:: AVAILABLE DATA ::
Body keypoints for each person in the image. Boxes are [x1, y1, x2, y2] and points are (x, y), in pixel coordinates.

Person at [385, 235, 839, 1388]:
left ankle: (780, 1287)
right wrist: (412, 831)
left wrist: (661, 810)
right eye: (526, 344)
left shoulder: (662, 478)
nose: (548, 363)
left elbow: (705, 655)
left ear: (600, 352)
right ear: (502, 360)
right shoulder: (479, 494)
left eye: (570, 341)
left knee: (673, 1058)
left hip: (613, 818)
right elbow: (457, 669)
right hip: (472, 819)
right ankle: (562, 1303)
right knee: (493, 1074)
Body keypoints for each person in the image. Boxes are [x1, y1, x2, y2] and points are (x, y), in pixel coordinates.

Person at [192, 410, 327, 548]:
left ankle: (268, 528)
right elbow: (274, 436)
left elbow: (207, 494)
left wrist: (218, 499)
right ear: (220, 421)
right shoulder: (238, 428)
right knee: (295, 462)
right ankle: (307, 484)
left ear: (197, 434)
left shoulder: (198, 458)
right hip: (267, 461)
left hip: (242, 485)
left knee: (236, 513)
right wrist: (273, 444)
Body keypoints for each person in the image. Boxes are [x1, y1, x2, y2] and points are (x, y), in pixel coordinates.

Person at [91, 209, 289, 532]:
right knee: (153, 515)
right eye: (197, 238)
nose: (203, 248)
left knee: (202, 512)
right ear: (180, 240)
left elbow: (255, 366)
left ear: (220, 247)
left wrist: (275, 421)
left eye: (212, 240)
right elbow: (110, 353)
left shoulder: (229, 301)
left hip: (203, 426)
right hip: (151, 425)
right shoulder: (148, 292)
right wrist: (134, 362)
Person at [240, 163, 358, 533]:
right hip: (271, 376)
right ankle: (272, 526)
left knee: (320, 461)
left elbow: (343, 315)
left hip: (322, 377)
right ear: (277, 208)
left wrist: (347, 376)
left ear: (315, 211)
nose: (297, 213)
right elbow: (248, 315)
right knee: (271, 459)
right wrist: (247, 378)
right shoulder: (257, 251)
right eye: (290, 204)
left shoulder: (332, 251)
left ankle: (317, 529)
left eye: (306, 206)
:::
■ **WHAT YOU HAVE TO DO**
Type out all of the material again, word for word.

■ **RESULT OF THIS EXERCISE**
Body keypoints for each person in the image. Boxes are [x1, y1, x2, y2] and points are (x, y), in pixel coordinates.

Person at [385, 235, 839, 1388]:
left ankle: (780, 1287)
right wrist: (412, 831)
left wrist: (661, 810)
right eye: (526, 344)
left shoulder: (662, 478)
nose: (548, 363)
left elbow: (705, 655)
left ear: (600, 352)
right ear: (502, 360)
right shoulder: (479, 494)
left eye: (570, 341)
left knee: (673, 1058)
left hip: (613, 818)
right elbow: (457, 669)
right hip: (472, 819)
right ankle: (562, 1303)
right knee: (493, 1074)
Body keypoints for each person in the image. Boxes are [x1, y1, x2, y2] and points are (x, y), in pixel coordinates.

Person at [192, 410, 327, 548]:
left ankle: (268, 528)
right elbow: (274, 436)
left elbow: (207, 494)
left wrist: (218, 499)
right ear: (220, 421)
right shoulder: (238, 428)
right knee: (295, 462)
right ankle: (307, 484)
left ear: (197, 434)
left shoulder: (198, 458)
right hip: (267, 461)
left hip: (242, 485)
left knee: (236, 513)
right wrist: (273, 444)
Body keypoints for each person in the image. Boxes are [x1, y1, x2, y2] and points are (x, y), in pixel coordinates.

Person at [91, 209, 289, 532]:
right knee: (153, 515)
right eye: (197, 238)
nose: (203, 248)
left knee: (202, 512)
right ear: (180, 240)
left elbow: (255, 366)
left ear: (220, 247)
left wrist: (275, 421)
left eye: (212, 240)
right elbow: (110, 353)
left shoulder: (229, 301)
left hip: (203, 426)
right hip: (151, 425)
right shoulder: (148, 292)
right wrist: (134, 362)
Person at [240, 163, 358, 533]:
right hip: (271, 376)
right ankle: (272, 526)
left knee: (320, 461)
left elbow: (343, 315)
left hip: (322, 377)
right ear: (277, 208)
left wrist: (347, 376)
left ear: (315, 211)
nose: (297, 213)
right elbow: (248, 315)
right knee: (271, 459)
right wrist: (247, 378)
right shoulder: (257, 251)
right eye: (290, 204)
left shoulder: (332, 251)
left ankle: (317, 529)
left eye: (306, 206)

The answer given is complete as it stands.